Dataset records
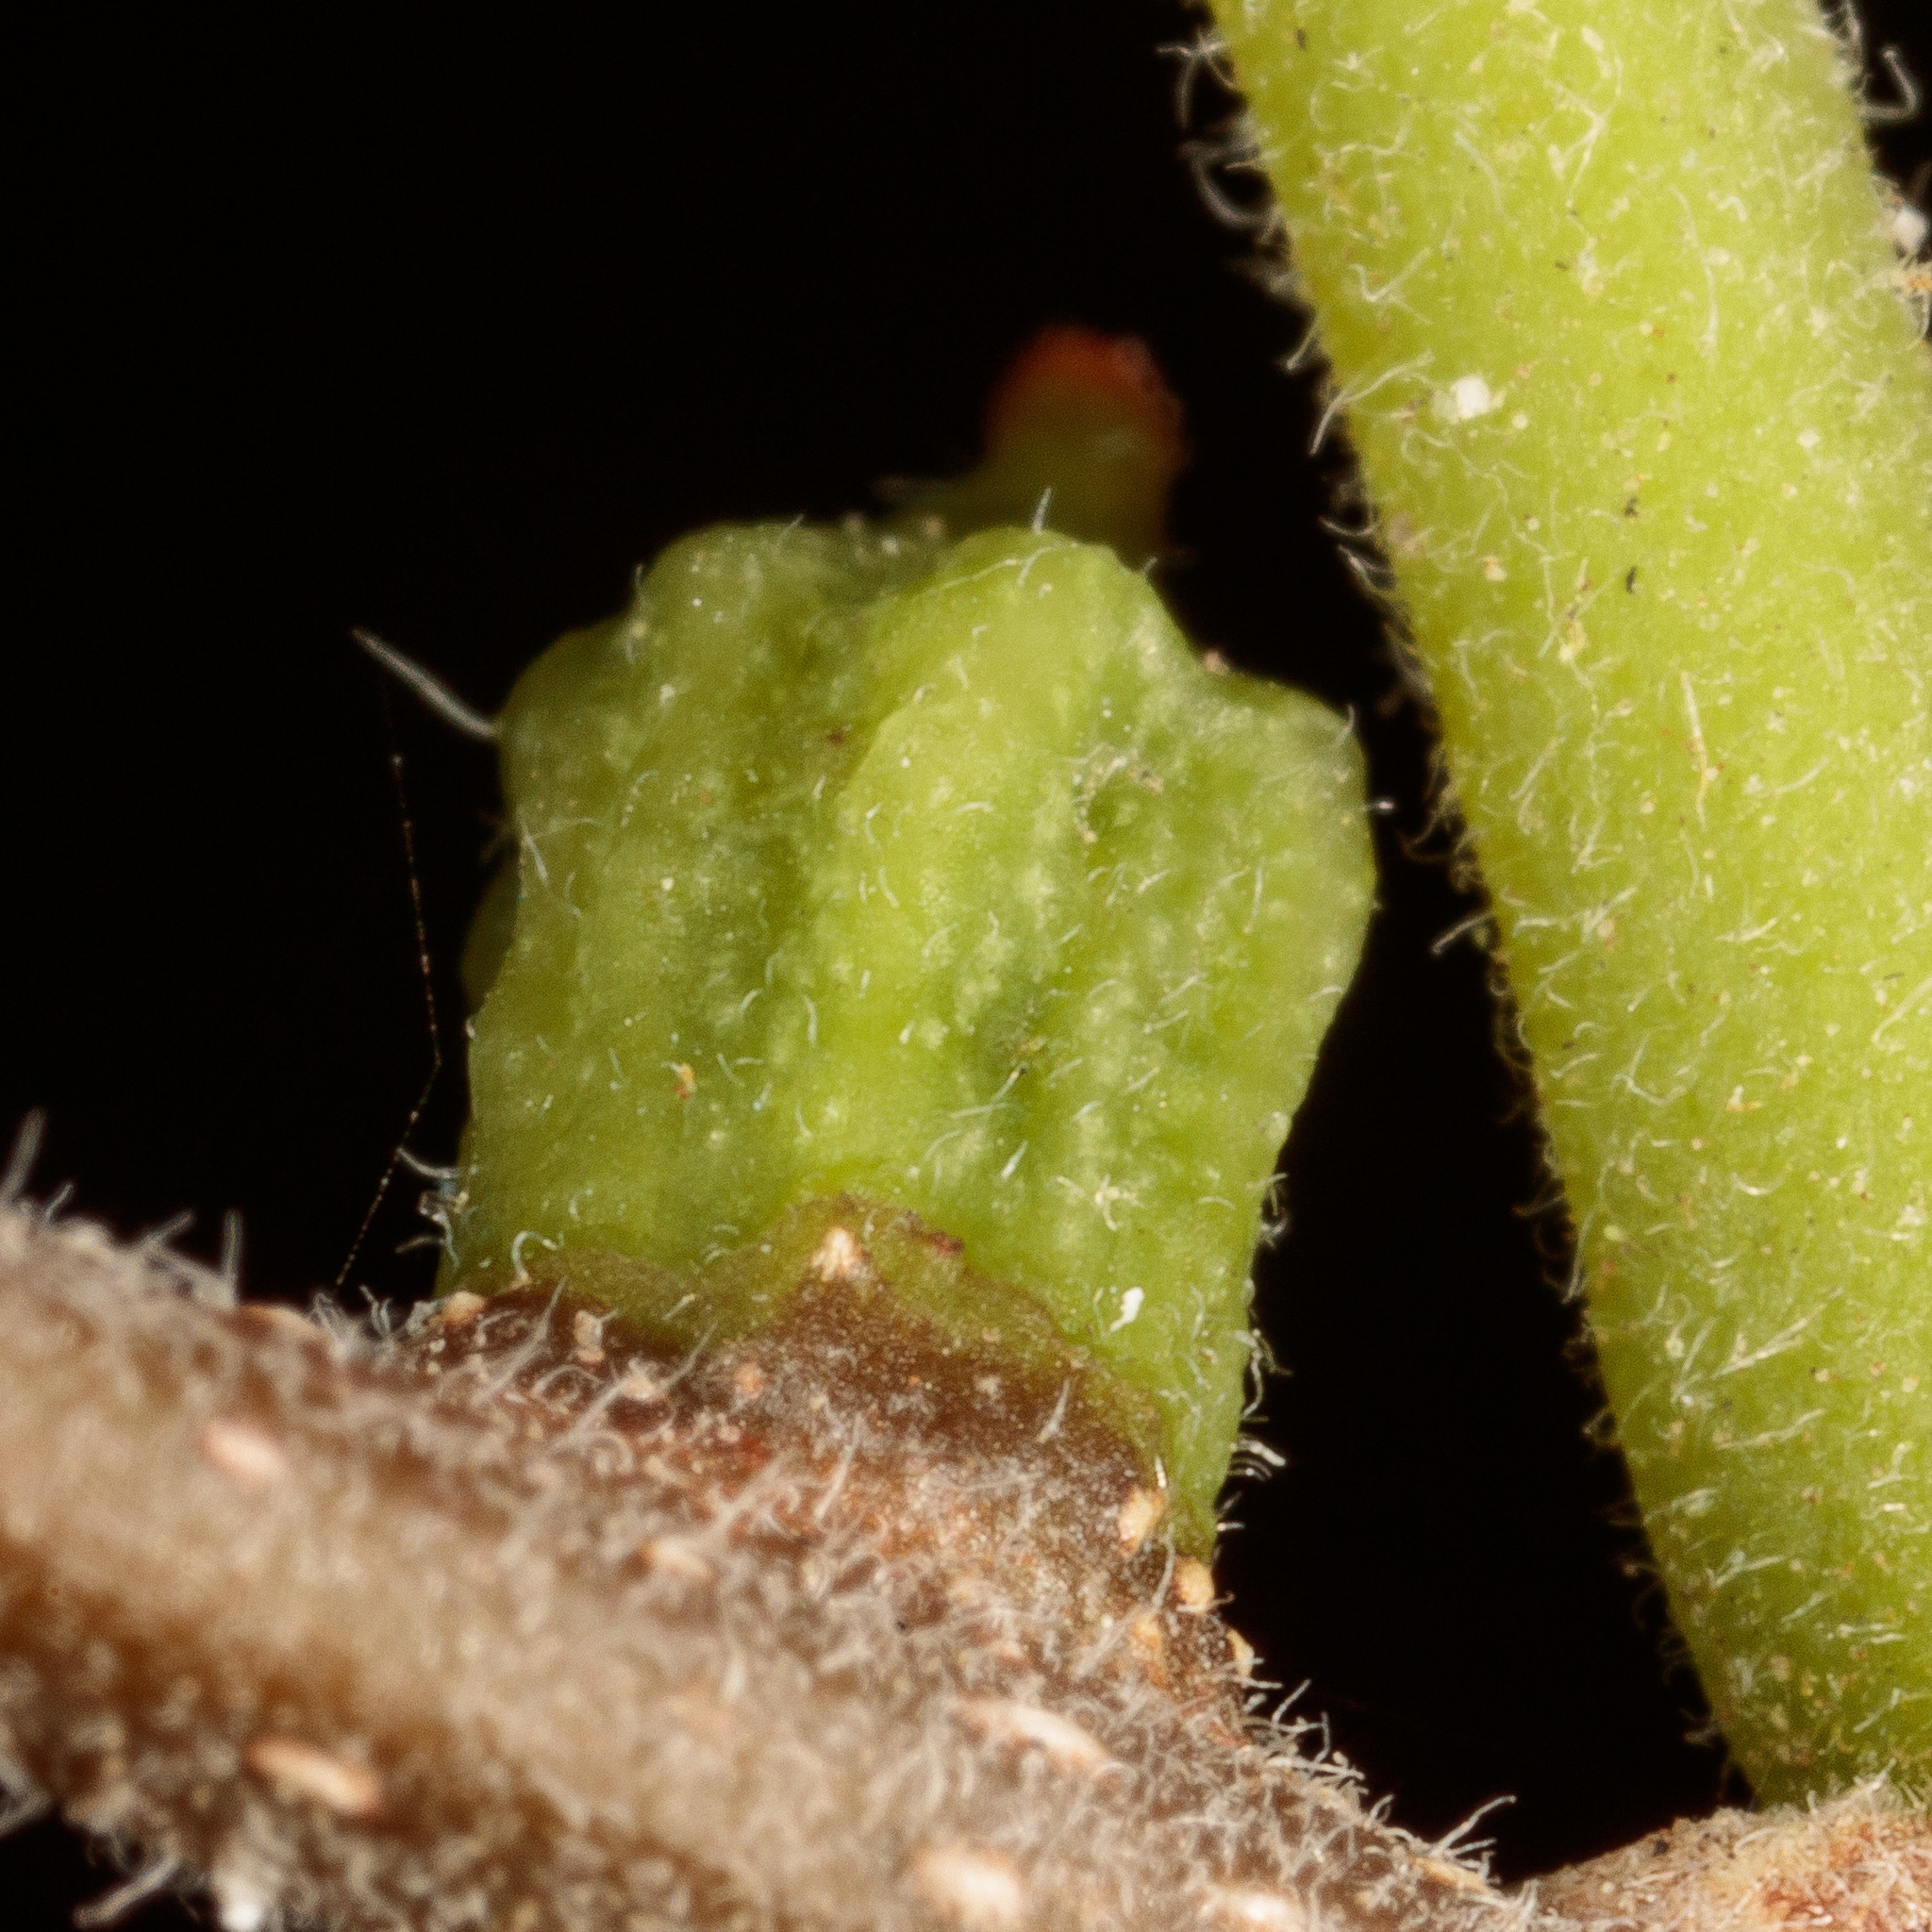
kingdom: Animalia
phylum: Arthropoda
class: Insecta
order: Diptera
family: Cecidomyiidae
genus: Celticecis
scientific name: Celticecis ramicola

WHAT YOU HAVE TO DO:
Copy the data word for word, starting at the line that contains "phylum: Arthropoda" and ending with the last line of the data.

RIGHT ANSWER:
phylum: Arthropoda
class: Insecta
order: Diptera
family: Cecidomyiidae
genus: Celticecis
scientific name: Celticecis ramicola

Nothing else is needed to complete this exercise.